With all legal and non-legal news monothematically being dominated by Covid-19 and its implications, it appears that everyone has lost sight of Brexit – I certainly almost have. It is mid-May now, and the 30 June 2020 deadline for the United Kingdom to request an extension of the transition period beyond 2020 is fast approaching. At this point in time, it looks as if, Covid-19 and its impact notwithstanding, no such request will be made and the transition period will expire as currently scheduled on 31 December 2020, deal or no deal. Time to look into alternatives then… the 2007 Lugano Convention on Jurisdiction and the Recognition and Enforcement of Judgments in Civil and Commercial Matters might be one, as a substitute to the Brussels I Recast Regulation.
Last month, the United Kingdom formally applied to become an independent contracting party to the Lugano Convention, by submitting a corresponding request to the Swiss Federal Department of Foreign Affairs. The United Kingdom can accede to the Lugano Convention in its own right only if all Convention members, that is, Switzerland, Norway, Iceland, Denmark and the European Union, agree.
As previously reported, Switzerland, Norway and Iceland have already expressed their support for the United Kingdom. The final decision hence appears to be taken in Brussels – and were do we stand on this? Official sources appear to be silent. But The Financial Times recently covered the issue under the headline:”Britain risks losing access to valuable European legal pact – Brussels outlines grounds to reject UK request to remain part of Lugano convention.”

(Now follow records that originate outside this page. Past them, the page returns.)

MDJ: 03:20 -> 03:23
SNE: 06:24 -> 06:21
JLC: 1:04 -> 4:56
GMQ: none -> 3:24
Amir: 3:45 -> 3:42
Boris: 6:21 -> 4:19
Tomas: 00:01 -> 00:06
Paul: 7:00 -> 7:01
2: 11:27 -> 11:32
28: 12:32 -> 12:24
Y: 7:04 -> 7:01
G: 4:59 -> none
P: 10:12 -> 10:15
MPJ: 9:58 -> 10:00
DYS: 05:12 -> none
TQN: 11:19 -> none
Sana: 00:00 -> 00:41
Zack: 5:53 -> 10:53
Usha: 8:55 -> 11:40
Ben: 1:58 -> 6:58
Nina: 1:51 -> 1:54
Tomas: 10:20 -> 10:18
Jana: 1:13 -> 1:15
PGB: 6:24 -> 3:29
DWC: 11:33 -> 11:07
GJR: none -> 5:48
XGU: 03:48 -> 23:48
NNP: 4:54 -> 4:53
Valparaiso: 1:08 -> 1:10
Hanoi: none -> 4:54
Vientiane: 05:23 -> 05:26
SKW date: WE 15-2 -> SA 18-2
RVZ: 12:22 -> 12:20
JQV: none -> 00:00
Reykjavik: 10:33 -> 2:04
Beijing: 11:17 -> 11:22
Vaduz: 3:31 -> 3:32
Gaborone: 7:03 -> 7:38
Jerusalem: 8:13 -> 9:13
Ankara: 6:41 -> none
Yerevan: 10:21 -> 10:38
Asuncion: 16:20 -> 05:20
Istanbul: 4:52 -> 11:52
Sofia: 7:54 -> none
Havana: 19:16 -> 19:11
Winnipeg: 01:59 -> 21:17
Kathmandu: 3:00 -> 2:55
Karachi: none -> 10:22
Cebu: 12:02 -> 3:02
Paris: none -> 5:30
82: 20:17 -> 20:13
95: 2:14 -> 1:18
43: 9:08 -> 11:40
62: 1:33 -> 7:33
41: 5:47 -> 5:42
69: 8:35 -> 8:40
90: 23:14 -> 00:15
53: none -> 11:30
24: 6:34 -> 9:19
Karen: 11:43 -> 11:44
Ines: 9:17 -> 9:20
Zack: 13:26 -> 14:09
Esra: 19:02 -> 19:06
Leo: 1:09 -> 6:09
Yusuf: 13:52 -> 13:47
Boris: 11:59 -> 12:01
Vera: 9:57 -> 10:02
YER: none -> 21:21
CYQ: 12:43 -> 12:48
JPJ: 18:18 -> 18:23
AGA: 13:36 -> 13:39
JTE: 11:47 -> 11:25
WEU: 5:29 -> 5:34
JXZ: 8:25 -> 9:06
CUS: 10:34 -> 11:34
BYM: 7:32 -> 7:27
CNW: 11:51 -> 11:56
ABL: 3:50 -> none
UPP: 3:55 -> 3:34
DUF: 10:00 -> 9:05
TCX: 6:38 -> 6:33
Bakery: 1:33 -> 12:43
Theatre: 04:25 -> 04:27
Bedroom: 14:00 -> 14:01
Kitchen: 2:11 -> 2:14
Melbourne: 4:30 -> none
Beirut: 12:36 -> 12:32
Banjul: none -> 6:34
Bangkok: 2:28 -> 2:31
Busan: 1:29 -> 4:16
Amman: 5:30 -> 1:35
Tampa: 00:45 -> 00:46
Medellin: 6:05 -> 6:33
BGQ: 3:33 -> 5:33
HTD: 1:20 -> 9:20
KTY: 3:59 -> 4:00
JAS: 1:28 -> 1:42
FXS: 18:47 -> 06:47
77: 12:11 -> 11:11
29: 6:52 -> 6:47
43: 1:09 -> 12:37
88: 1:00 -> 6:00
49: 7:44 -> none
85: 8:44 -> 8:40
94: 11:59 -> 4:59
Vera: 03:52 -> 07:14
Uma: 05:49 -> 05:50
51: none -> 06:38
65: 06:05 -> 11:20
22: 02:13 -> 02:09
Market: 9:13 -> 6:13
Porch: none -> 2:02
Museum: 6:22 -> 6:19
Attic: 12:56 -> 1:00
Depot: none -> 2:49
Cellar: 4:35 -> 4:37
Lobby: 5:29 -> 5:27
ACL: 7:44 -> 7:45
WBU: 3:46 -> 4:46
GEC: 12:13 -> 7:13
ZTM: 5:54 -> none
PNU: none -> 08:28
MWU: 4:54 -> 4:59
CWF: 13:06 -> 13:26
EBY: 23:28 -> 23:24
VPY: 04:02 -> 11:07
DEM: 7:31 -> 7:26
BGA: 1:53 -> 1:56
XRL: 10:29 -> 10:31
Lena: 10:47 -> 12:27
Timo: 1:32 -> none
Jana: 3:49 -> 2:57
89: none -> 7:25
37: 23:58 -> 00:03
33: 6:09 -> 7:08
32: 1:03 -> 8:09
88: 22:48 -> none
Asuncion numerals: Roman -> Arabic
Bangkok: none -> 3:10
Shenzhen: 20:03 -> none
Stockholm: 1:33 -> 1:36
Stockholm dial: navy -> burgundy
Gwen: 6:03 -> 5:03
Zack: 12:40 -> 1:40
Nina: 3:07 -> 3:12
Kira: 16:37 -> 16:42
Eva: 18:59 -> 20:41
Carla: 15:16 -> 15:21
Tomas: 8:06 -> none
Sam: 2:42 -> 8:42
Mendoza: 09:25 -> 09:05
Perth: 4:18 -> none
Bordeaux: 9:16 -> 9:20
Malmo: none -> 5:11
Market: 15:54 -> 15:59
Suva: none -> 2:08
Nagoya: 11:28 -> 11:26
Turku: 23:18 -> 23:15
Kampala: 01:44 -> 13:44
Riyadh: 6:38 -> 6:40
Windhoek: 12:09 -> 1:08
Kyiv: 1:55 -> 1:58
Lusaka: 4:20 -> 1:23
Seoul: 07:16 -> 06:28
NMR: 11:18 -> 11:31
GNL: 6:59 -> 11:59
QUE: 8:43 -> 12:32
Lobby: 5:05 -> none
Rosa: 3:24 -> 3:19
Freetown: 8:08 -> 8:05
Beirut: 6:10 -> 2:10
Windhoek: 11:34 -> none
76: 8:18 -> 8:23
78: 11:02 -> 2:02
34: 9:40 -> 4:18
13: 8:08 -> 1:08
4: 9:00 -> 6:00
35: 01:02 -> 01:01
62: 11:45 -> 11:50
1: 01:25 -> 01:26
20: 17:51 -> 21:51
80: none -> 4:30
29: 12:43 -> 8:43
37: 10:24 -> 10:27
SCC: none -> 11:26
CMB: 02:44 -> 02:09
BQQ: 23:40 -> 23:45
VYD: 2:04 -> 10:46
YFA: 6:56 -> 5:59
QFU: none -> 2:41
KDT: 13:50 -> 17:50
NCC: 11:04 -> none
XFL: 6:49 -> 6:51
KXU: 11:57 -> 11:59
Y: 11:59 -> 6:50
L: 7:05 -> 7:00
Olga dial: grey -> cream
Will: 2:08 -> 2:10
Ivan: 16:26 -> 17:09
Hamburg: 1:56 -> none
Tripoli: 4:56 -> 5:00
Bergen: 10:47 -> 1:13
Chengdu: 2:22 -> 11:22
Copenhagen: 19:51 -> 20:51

The FT reported that EU diplomats intend to use the consent to the UK’s accession as a bargaining chip in the wider post-Brexit negotiations, and are not willing to grant that consent without a corresponding concession elsewhere. According to the FT’s sources, the European Commission has advised the member states that agreeing to the United Kingdom’s accession was not in the EU’s interest, as “granting the request would be a boon for Britain’s legal sector.” With the United Kingdom leaving the single market, the Commission “will surely not make a possitive recommendation“ in support of the application.
From the perspective of EU and UK parties, the uncertainty regarding the future regime of judicial co-operation will thus likely persist until the very last minute.
For background reading on why the Lugano Convention may not be a suitable bridge between the United Kingdom and the European Union after Brexit, check out Burkhard Hess’ working paper. Here’s the abstract:
“This article explores whether the Lugano Convention might be the appropriate instrument for the judicial cooperation between the European Union and the United Kingdom after Brexit. It argues that the mechanism of the Protocol no 2 to the Lugano Convention, which provides for an obligation to ‘pay due account’ of the case law of other Contracting Parties (including the CJEU), is an insufficient tool to keep the different procedural cultures of Civil and Common Law together. The only suitable solution will be a bilateral agreement between the UK and the EU which will not provide the same level of judicial interchange as does the Lugano Convention.”